Install libraries from a package repository

Azure Databricks provides tools to install libraries from PyPI, Maven, and CRAN package repositories. See Cluster-scoped libraries for full library compatibility details.

Important

Libraries can be installed from DBFS when using Databricks Runtime 14.3 LTS and below. However, any workspace user can modify library files stored in DBFS. To improve the security of libraries in an Azure Databricks workspace, storing library files in the DBFS root is deprecated and disabled by default in Databricks Runtime 15.1 and above. See Storing libraries in DBFS root is deprecated and disabled by default.

Instead, Databricks recommends uploading all libraries, including Python libraries, JAR files, and Spark connectors, to workspace files or Unity Catalog volumes, or using library package repositories. If your workload does not support these patterns, you can also use libraries stored in cloud object storage.

PyPI package

  1. In the Library Source button list, select PyPI.

  2. Enter a PyPI package name. To install a specific version of a library, use this format for the library: <library>==<version>. For example, scikit-learn==0.19.1.

    Note

    For jobs, Databricks recommends that you specify a library version to ensure a reproducible environment. If the library version is not fully specified, Databricks uses the latest matching version. This means that different runs of the same job might use different library versions as new versions are published. Specifying the library version prevents new, breaking changes in libraries from breaking your jobs.

  3. (Optional) In the Index URL field enter a PyPI index URL.

  4. Click Install.

Maven or Spark package

Important

To install Maven libraries on compute configured with shared access mode, you must add the coordinates to the allowlist.
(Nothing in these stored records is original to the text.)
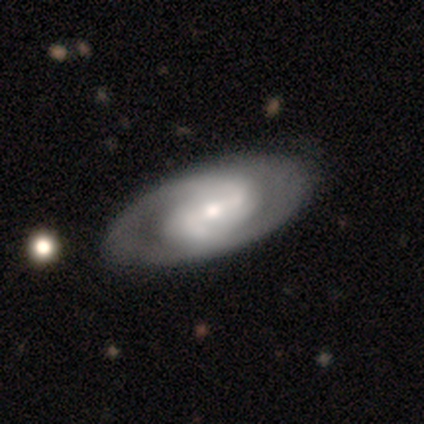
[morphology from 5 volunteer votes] Smooth or featured? 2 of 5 (40%, tied with featured or disk) said smooth. How rounded? 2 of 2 (100%) said in between. Merging? 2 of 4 (50%, tied with minor disturbance) said none.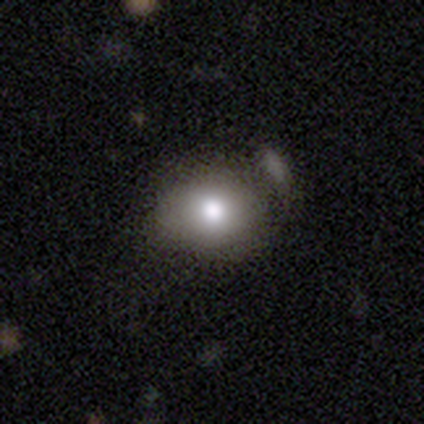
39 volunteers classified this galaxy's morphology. Overall: smooth (79%). How rounded: round (52%; in between 48%). Merging: none (54%; minor disturbance 29%).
See Allowlist libraries and init scripts on shared compute.

Important

For DBR 14.3 LTS and below, Databricks uses Apache Ivy 2.4.0 to resolve Maven packages. For DBR 15.0 and above, Databricks uses Ivy 2.5.1 or greater and the specific Ivy version is listed in Databricks Runtime release notes versions and compatibility.

The installation order of Maven packages may affect the final dependency tree, which can impact the order in which libraries are loaded.

  1. In the Library Source button list, select Maven.

  2. Specify a Maven coordinate. Do one of the following:

    • In the Coordinate field, enter the Maven coordinate of the library to install. Maven coordinates are in the form groupId:artifactId:version; for example, com.databricks:spark-avro_2.10:1.0.0.
    • If you don't know the exact coordinate, enter the library name and click Search Packages. A list of matching packages displays. To display details about a package, click its name. You can sort packages by name, organization, and rating. You can also filter the results by writing a query in the search bar. The results refresh automatically.
      1. Select Maven Central or Spark Packages in the drop-down list at the top left.
      2. Optionally select the package version in the Releases column.
      3. Click + Select next to a package. The Coordinate field is filled in with the selected package and version.
  3. (Optional) In the Repository field, you can enter a Maven repository URL.

    Note

    Internal Maven repositories are not supported.

  4. In the Exclusions field, optionally provide the groupId and the artifactId of the dependencies that you want to exclude (for example, log4j:log4j).

    Note

    Maven works by using the closest-to-root version, and in the case of two packages vying for versions with different dependencies, the order matters, so it may fail when the package with an older dependency gets loaded first.

    To work around this, exclude the conflicting library. For example, when installing the package with the coordinate com.microsoft.azure:azure-eventhubs-spark_2.12:2.3.22, set the Exclusions field to com.nimbusds:oauth2-oidc-sdk:RELEASE so the latest version of eventhubs from MSAL4J is loaded and the eventhubs dependency is satisfied.

  5. Click Install.

CRAN package

  1. In the Library Source button list, select CRAN.

  2. In the Package field, enter the name of the package.

  3. (Optional) In the Repository field, you can enter the CRAN repository URL.

  4. Click Install.

    Note

    CRAN mirrors serve the latest version of a library. As a result, you may end up with different versions of an R package if you attach the library to different clusters at different times. To learn how to manage and fix R package versions on Databricks, see the Knowledge Base.